(Task):
Copy the records below, changing each "Web Programming" to "Web Design" and keeping everything else the same. Leave the pictures out of your copy.

[Data items]

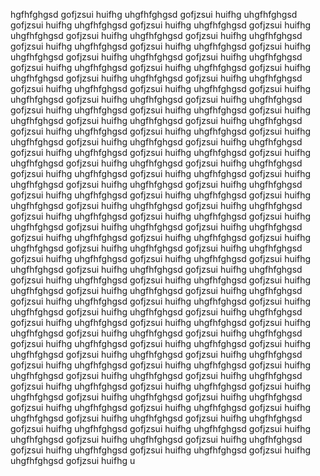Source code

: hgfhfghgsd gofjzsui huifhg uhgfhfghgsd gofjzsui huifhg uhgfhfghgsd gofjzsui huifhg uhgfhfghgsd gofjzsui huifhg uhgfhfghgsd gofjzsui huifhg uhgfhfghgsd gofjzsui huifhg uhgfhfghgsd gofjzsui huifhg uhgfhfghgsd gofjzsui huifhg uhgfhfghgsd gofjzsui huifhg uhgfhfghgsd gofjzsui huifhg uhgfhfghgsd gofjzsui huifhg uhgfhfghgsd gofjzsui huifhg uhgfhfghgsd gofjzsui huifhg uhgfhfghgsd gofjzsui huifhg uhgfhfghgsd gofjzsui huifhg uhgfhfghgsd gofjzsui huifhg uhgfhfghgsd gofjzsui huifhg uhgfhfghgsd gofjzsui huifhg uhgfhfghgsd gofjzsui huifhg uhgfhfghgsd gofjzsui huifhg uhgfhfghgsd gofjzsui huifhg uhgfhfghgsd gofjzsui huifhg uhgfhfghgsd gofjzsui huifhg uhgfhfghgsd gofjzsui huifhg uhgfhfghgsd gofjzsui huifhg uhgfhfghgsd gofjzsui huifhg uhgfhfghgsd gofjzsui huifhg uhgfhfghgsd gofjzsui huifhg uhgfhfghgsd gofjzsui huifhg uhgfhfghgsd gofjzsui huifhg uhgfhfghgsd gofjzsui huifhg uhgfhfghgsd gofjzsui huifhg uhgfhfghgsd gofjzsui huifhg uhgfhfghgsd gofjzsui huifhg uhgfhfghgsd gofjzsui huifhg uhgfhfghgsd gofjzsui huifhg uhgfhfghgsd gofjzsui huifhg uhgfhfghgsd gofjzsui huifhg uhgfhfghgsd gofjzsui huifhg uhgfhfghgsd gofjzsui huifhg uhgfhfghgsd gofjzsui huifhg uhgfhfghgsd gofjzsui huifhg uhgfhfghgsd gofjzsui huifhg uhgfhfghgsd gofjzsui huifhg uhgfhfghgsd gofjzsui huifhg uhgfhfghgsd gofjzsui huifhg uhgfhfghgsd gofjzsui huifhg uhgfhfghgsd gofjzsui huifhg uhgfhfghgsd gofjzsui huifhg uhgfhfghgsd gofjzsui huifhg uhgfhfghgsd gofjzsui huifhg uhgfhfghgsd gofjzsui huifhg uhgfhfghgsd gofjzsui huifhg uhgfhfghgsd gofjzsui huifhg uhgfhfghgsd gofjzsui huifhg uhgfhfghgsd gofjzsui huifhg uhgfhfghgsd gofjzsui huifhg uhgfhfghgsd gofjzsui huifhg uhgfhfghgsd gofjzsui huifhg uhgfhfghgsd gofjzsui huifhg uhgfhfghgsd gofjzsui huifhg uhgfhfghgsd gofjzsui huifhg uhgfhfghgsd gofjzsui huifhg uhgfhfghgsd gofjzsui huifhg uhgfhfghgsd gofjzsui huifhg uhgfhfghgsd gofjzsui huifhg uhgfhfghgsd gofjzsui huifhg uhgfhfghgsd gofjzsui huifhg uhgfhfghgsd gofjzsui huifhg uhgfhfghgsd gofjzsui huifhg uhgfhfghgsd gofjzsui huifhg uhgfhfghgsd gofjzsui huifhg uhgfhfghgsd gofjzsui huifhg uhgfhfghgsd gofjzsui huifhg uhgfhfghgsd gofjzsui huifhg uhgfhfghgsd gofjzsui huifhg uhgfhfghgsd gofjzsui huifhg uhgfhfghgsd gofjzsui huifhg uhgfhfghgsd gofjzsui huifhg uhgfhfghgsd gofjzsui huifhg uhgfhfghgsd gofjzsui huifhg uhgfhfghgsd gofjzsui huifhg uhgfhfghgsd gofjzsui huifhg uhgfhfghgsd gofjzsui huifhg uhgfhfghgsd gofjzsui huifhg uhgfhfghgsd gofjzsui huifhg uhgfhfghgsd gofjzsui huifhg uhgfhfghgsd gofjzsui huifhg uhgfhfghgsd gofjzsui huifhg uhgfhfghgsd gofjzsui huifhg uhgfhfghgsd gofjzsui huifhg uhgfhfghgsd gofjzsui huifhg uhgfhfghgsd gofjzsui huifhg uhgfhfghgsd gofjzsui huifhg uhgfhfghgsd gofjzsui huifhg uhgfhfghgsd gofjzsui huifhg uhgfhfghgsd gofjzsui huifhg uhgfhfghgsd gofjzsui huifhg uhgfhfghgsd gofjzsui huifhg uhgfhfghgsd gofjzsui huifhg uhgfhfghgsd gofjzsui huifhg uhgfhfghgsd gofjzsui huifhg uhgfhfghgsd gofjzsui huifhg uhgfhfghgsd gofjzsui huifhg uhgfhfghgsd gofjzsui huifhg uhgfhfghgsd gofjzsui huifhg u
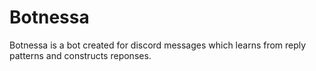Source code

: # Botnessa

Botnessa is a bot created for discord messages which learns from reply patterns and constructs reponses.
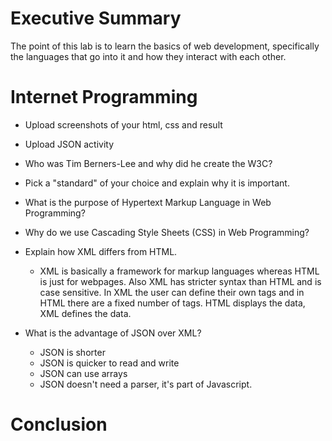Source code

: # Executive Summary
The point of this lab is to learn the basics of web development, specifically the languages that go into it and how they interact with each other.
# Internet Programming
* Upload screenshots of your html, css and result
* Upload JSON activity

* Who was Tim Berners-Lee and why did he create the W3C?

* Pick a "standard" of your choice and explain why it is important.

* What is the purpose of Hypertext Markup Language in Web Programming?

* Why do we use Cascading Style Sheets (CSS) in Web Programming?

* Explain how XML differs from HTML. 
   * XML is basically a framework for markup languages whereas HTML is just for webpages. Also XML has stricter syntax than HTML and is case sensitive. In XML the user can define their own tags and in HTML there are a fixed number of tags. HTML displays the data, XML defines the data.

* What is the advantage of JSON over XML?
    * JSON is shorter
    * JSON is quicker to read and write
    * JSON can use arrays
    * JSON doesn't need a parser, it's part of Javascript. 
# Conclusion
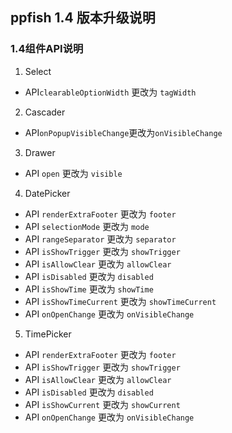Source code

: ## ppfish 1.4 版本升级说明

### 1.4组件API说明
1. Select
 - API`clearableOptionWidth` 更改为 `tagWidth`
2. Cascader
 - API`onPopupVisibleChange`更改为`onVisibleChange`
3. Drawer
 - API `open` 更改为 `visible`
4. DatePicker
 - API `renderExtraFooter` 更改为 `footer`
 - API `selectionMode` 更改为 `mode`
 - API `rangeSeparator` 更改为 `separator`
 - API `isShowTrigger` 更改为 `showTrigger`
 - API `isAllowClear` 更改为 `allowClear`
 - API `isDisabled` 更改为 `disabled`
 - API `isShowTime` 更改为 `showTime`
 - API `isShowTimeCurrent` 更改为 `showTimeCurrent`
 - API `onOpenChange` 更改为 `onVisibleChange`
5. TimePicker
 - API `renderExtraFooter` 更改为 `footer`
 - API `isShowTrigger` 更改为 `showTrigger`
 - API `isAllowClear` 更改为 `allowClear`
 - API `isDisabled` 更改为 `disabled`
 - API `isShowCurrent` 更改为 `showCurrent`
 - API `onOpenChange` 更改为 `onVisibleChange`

(Solved exercise):
Source code

: hgfhfghgsd gofjzsui huifhg uhgfhfghgsd gofjzsui huifhg uhgfhfghgsd gofjzsui huifhg uhgfhfghgsd gofjzsui huifhg uhgfhfghgsd gofjzsui huifhg uhgfhfghgsd gofjzsui huifhg uhgfhfghgsd gofjzsui huifhg uhgfhfghgsd gofjzsui huifhg uhgfhfghgsd gofjzsui huifhg uhgfhfghgsd gofjzsui huifhg uhgfhfghgsd gofjzsui huifhg uhgfhfghgsd gofjzsui huifhg uhgfhfghgsd gofjzsui huifhg uhgfhfghgsd gofjzsui huifhg uhgfhfghgsd gofjzsui huifhg uhgfhfghgsd gofjzsui huifhg uhgfhfghgsd gofjzsui huifhg uhgfhfghgsd gofjzsui huifhg uhgfhfghgsd gofjzsui huifhg uhgfhfghgsd gofjzsui huifhg uhgfhfghgsd gofjzsui huifhg uhgfhfghgsd gofjzsui huifhg uhgfhfghgsd gofjzsui huifhg uhgfhfghgsd gofjzsui huifhg uhgfhfghgsd gofjzsui huifhg uhgfhfghgsd gofjzsui huifhg uhgfhfghgsd gofjzsui huifhg uhgfhfghgsd gofjzsui huifhg uhgfhfghgsd gofjzsui huifhg uhgfhfghgsd gofjzsui huifhg uhgfhfghgsd gofjzsui huifhg uhgfhfghgsd gofjzsui huifhg uhgfhfghgsd gofjzsui huifhg uhgfhfghgsd gofjzsui huifhg uhgfhfghgsd gofjzsui huifhg uhgfhfghgsd gofjzsui huifhg uhgfhfghgsd gofjzsui huifhg uhgfhfghgsd gofjzsui huifhg uhgfhfghgsd gofjzsui huifhg uhgfhfghgsd gofjzsui huifhg uhgfhfghgsd gofjzsui huifhg uhgfhfghgsd gofjzsui huifhg uhgfhfghgsd gofjzsui huifhg uhgfhfghgsd gofjzsui huifhg uhgfhfghgsd gofjzsui huifhg uhgfhfghgsd gofjzsui huifhg uhgfhfghgsd gofjzsui huifhg uhgfhfghgsd gofjzsui huifhg uhgfhfghgsd gofjzsui huifhg uhgfhfghgsd gofjzsui huifhg uhgfhfghgsd gofjzsui huifhg uhgfhfghgsd gofjzsui huifhg uhgfhfghgsd gofjzsui huifhg uhgfhfghgsd gofjzsui huifhg uhgfhfghgsd gofjzsui huifhg uhgfhfghgsd gofjzsui huifhg uhgfhfghgsd gofjzsui huifhg uhgfhfghgsd gofjzsui huifhg uhgfhfghgsd gofjzsui huifhg uhgfhfghgsd gofjzsui huifhg uhgfhfghgsd gofjzsui huifhg uhgfhfghgsd gofjzsui huifhg uhgfhfghgsd gofjzsui huifhg uhgfhfghgsd gofjzsui huifhg uhgfhfghgsd gofjzsui huifhg uhgfhfghgsd gofjzsui huifhg uhgfhfghgsd gofjzsui huifhg uhgfhfghgsd gofjzsui huifhg uhgfhfghgsd gofjzsui huifhg uhgfhfghgsd gofjzsui huifhg uhgfhfghgsd gofjzsui huifhg uhgfhfghgsd gofjzsui huifhg uhgfhfghgsd gofjzsui huifhg uhgfhfghgsd gofjzsui huifhg uhgfhfghgsd gofjzsui huifhg uhgfhfghgsd gofjzsui huifhg uhgfhfghgsd gofjzsui huifhg uhgfhfghgsd gofjzsui huifhg uhgfhfghgsd gofjzsui huifhg uhgfhfghgsd gofjzsui huifhg uhgfhfghgsd gofjzsui huifhg uhgfhfghgsd gofjzsui huifhg uhgfhfghgsd gofjzsui huifhg uhgfhfghgsd gofjzsui huifhg uhgfhfghgsd gofjzsui huifhg uhgfhfghgsd gofjzsui huifhg uhgfhfghgsd gofjzsui huifhg uhgfhfghgsd gofjzsui huifhg uhgfhfghgsd gofjzsui huifhg uhgfhfghgsd gofjzsui huifhg uhgfhfghgsd gofjzsui huifhg uhgfhfghgsd gofjzsui huifhg uhgfhfghgsd gofjzsui huifhg uhgfhfghgsd gofjzsui huifhg uhgfhfghgsd gofjzsui huifhg uhgfhfghgsd gofjzsui huifhg uhgfhfghgsd gofjzsui huifhg uhgfhfghgsd gofjzsui huifhg uhgfhfghgsd gofjzsui huifhg uhgfhfghgsd gofjzsui huifhg uhgfhfghgsd gofjzsui huifhg uhgfhfghgsd gofjzsui huifhg uhgfhfghgsd gofjzsui huifhg uhgfhfghgsd gofjzsui huifhg uhgfhfghgsd gofjzsui huifhg uhgfhfghgsd gofjzsui huifhg u
Source code

: # Botnessa

Botnessa is a bot created for discord messages which learns from reply patterns and constructs reponses.
Source code

: # Executive Summary
The point of this lab is to learn the basics of web development, specifically the languages that go into it and how they interact with each other.
# Internet Programming
* Upload screenshots of your html, css and result
* Upload JSON activity

* Who was Tim Berners-Lee and why did he create the W3C?

* Pick a "standard" of your choice and explain why it is important.

* What is the purpose of Hypertext Markup Language in Web Design?

* Why do we use Cascading Style Sheets (CSS) in Web Design?

* Explain how XML differs from HTML. 
   * XML is basically a framework for markup languages whereas HTML is just for webpages. Also XML has stricter syntax than HTML and is case sensitive. In XML the user can define their own tags and in HTML there are a fixed number of tags. HTML displays the data, XML defines the data.

* What is the advantage of JSON over XML?
    * JSON is shorter
    * JSON is quicker to read and write
    * JSON can use arrays
    * JSON doesn't need a parser, it's part of Javascript. 
# Conclusion
Source code

: ## ppfish 1.4 版本升级说明

### 1.4组件API说明
1. Select
 - API`clearableOptionWidth` 更改为 `tagWidth`
2. Cascader
 - API`onPopupVisibleChange`更改为`onVisibleChange`
3. Drawer
 - API `open` 更改为 `visible`
4. DatePicker
 - API `renderExtraFooter` 更改为 `footer`
 - API `selectionMode` 更改为 `mode`
 - API `rangeSeparator` 更改为 `separator`
 - API `isShowTrigger` 更改为 `showTrigger`
 - API `isAllowClear` 更改为 `allowClear`
 - API `isDisabled` 更改为 `disabled`
 - API `isShowTime` 更改为 `showTime`
 - API `isShowTimeCurrent` 更改为 `showTimeCurrent`
 - API `onOpenChange` 更改为 `onVisibleChange`
5. TimePicker
 - API `renderExtraFooter` 更改为 `footer`
 - API `isShowTrigger` 更改为 `showTrigger`
 - API `isAllowClear` 更改为 `allowClear`
 - API `isDisabled` 更改为 `disabled`
 - API `isShowCurrent` 更改为 `showCurrent`
 - API `onOpenChange` 更改为 `onVisibleChange`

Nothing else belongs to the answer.